Know your goal and offer value

Before reaching out to reporters, get clear on your end goal. Do you want to drive traffic, recruit customers, and boost credibility? Familiarize yourself with the publication and tailor your pitch to their audience. Provide genuine value by suggesting article ideas that would interest their readers. Don’t make it all about promoting your company. Offer to be a source or provide unique insights that align with their needs. Keep media pitches short, specific, and scannable. Include an eye-catching subject line with a tie to their audience. Briefly explain who you are, what your expertise is, and the Concrete story idea or angle you have to contribute. Make sure it is tailored not generic. Provide links to any helpful assets or past media coverage. Close with a call to action and contact info. Be responsive to any replies and have a cool training.

Leverage relationships

Look for connections to reporters or editors through colleagues, founders you admire, and LinkedIn connections. Ask around for contacts who have existing relationships they introduce you through. This gives a warm referral over a cold pitch. Your chances of getting a response are much higher. Build these relationships over time by being helpful and providing value first before requesting media coverage. Stay in touch through social media and highly personalized, non-promotional emails. Follow the news cycle closely for tie-ins to trending topics, awareness days, seasonal events, and real-time happenings you provide commentary on. Include these timely hooks and angles in your pitch to increase relevance. Reporters are often on tight deadlines and need sources who provide quotes and expertise to contribute to stories on hot issues as they are happening. Make their job easier by having ideas ready that connect current events back to your industry experience.

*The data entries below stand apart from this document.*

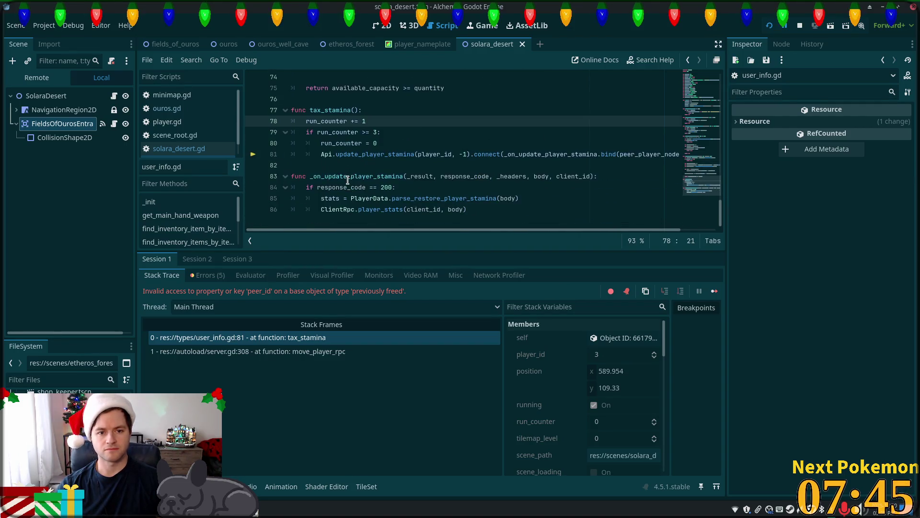
pyautogui.scroll(1, 373, 153)
pyautogui.click(594, 187)
pyautogui.moveTo(604, 233)
pyautogui.mouseDown()
pyautogui.moveTo(648, 226)
pyautogui.moveTo(645, 213)
pyautogui.mouseUp()
pyautogui.doubleClick(606, 186)
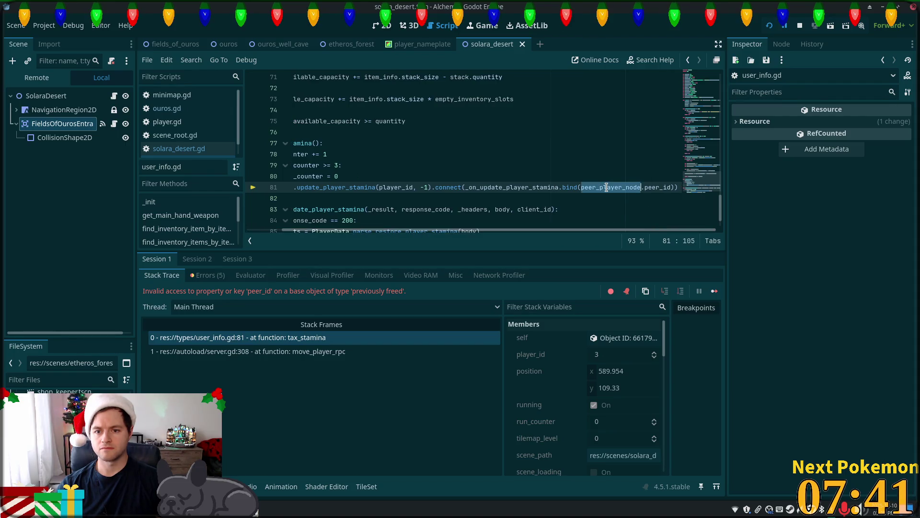
pyautogui.moveTo(591, 229); pyautogui.dragTo(555, 229)
# Add an early return to tax_stamina when !is_instance_valid(peer_player_node), then save.
pyautogui.click(381, 146)
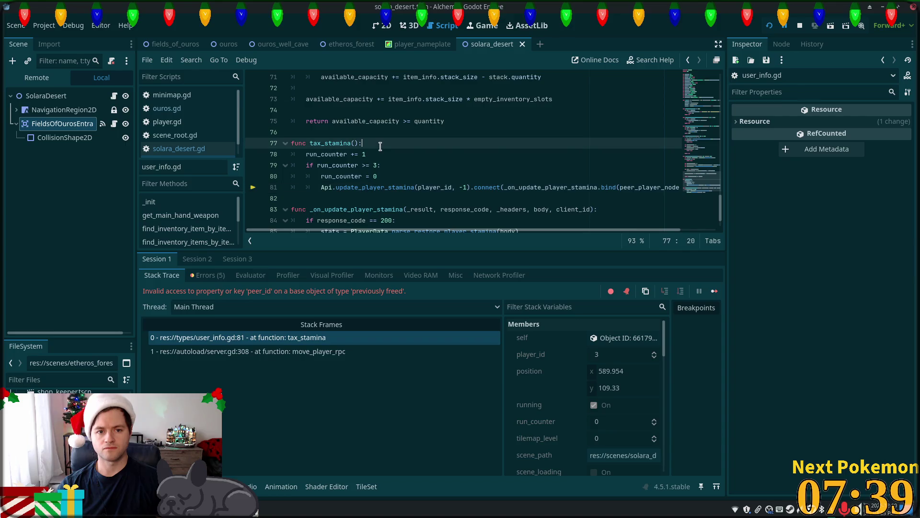
pyautogui.press('Return')
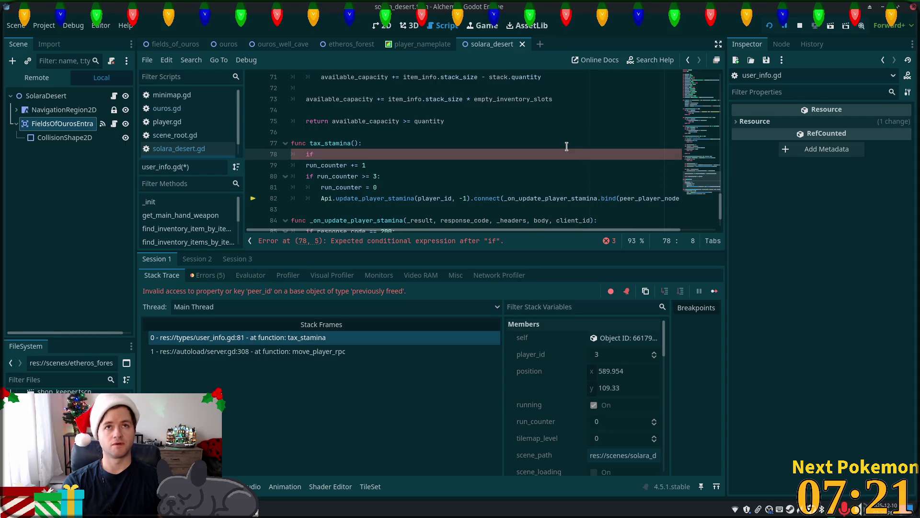
pyautogui.write('is_vali')
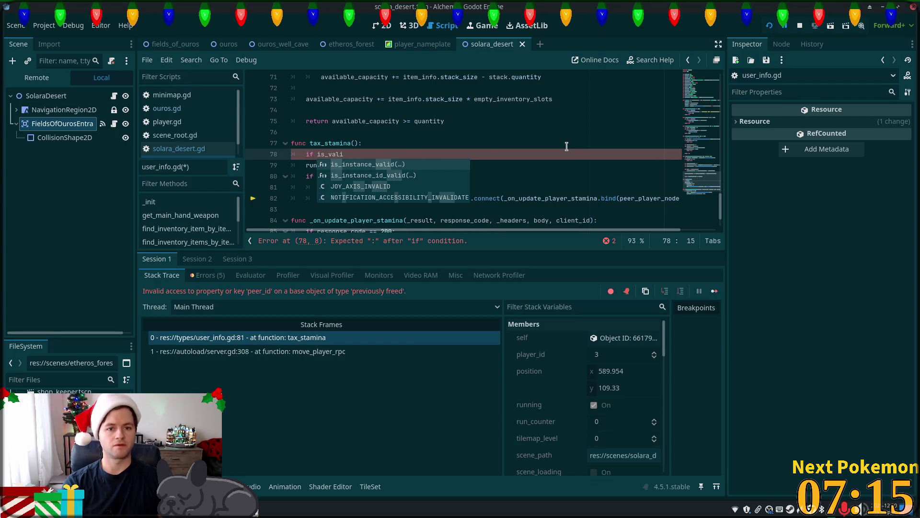
pyautogui.click(360, 166)
pyautogui.click(319, 154)
pyautogui.write('!is_instance_valid(')
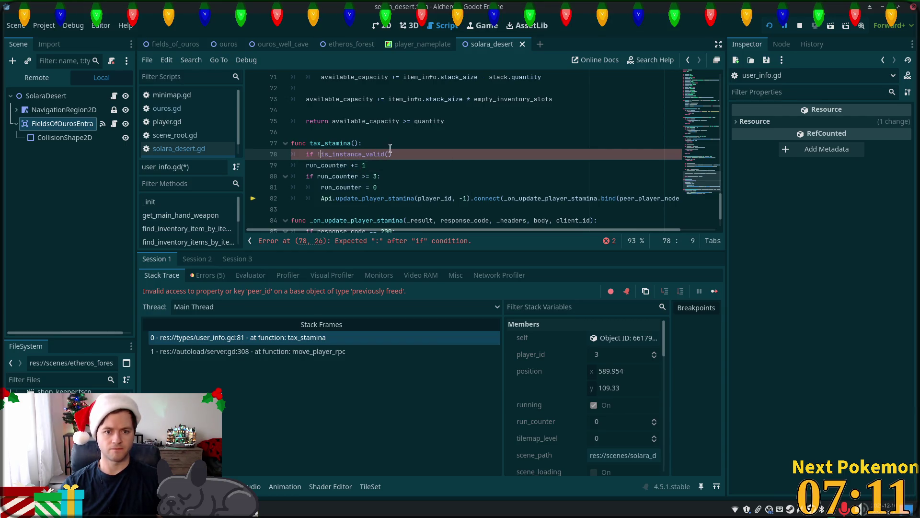
pyautogui.write('peer_player_node)')
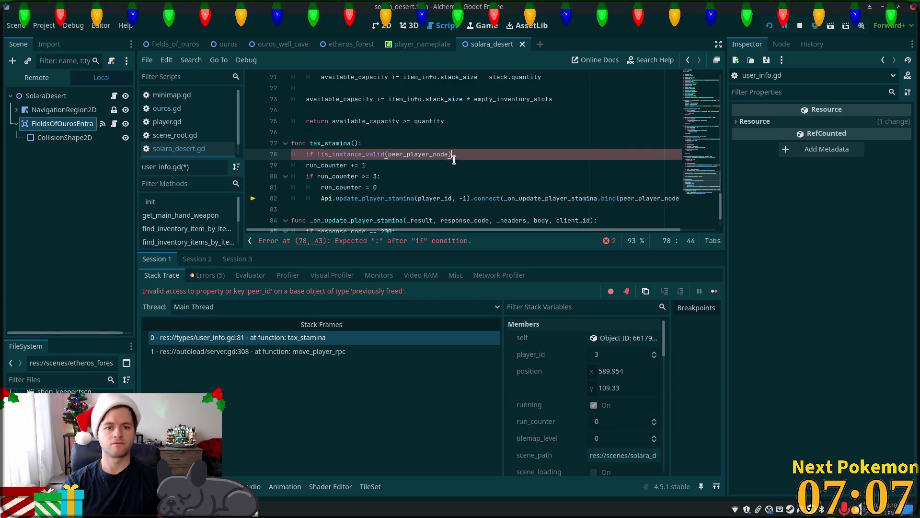
pyautogui.press('Return')
pyautogui.write('reutrn')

Position executives as experts

Every media opportunity doesn’t have to focus directly on your company. Offering up your executives, founders, or team members as quoted experts for relevant articles provides great exposure. Make sure they have clear headshots, bios, and talking points prepared. Proactively positioning your team establishes credibility and relationships that pay off with media interest in your business down the line. While tier-1 press is great, also consider niche and vertical trade publications your customers read. Identify industry-specific publications, podcasts, radio shows, and blogs. Smaller outlets are often more approachable. Create a targeted media list then personally reach out to specific writers and reporters, not just generic emails. Monitor bylines and social media to find the right journalists covering your niche.

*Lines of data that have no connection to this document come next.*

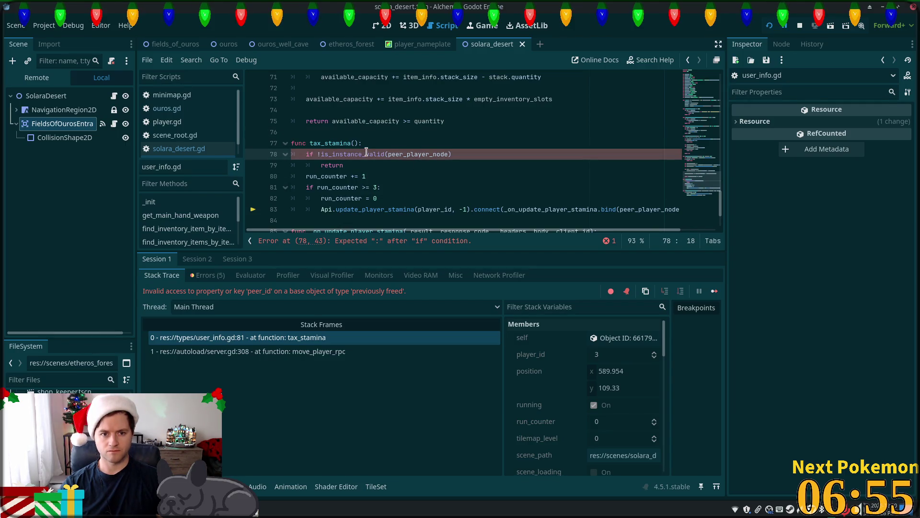
pyautogui.click(577, 152)
pyautogui.write(':')
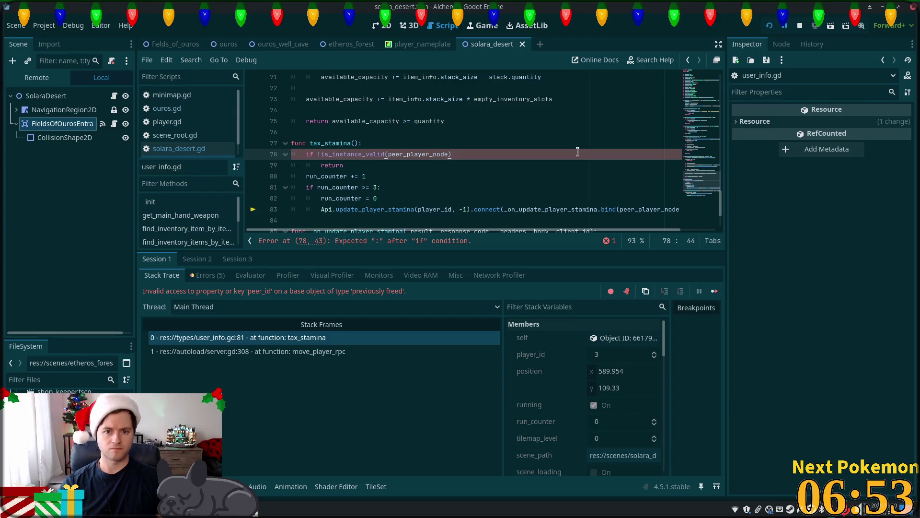
pyautogui.click(770, 25)
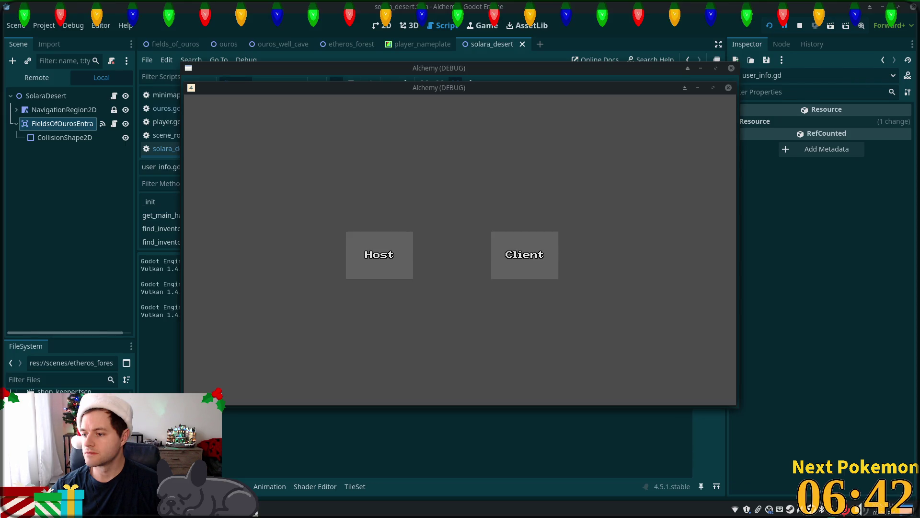
# Host the game and walk the character left into the warp zone.
pyautogui.click(501, 236)
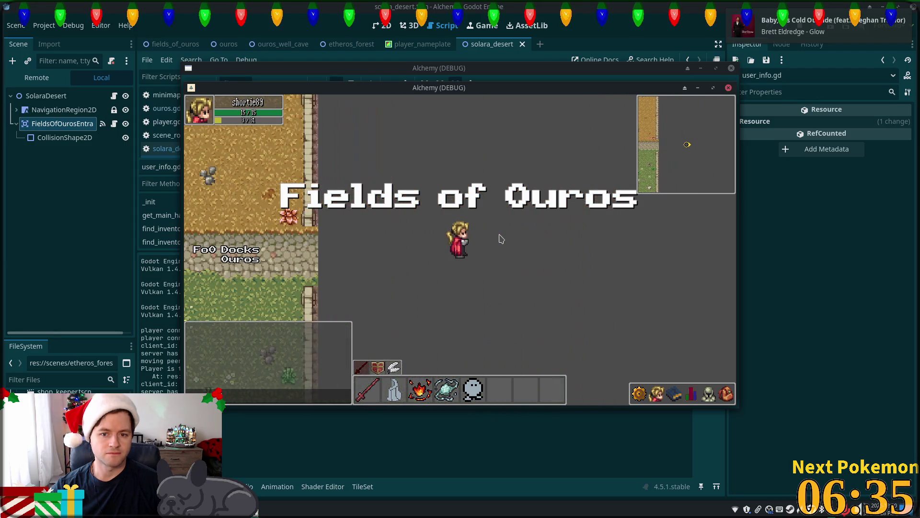
pyautogui.press('Left')
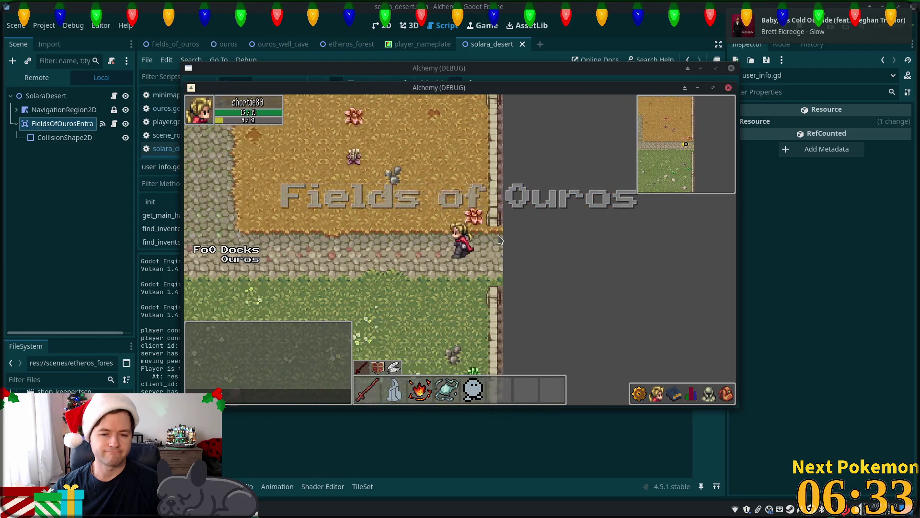
pyautogui.press('Right')
pyautogui.press('Right')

Bring your brand to life with great pictures, B-roll, infographics, videos, and audio content. For visual platforms like Buzzfeed or NowThis, send along eye-catching images and video clips. Have polished spokespeople ready for interviews. Supply easily embeddable multimedia elements publishers plug right into their stories. Make assets shareable on social. The more turnkey and engaging the content you provide, the more likely it gets reused and shared, extending your reach.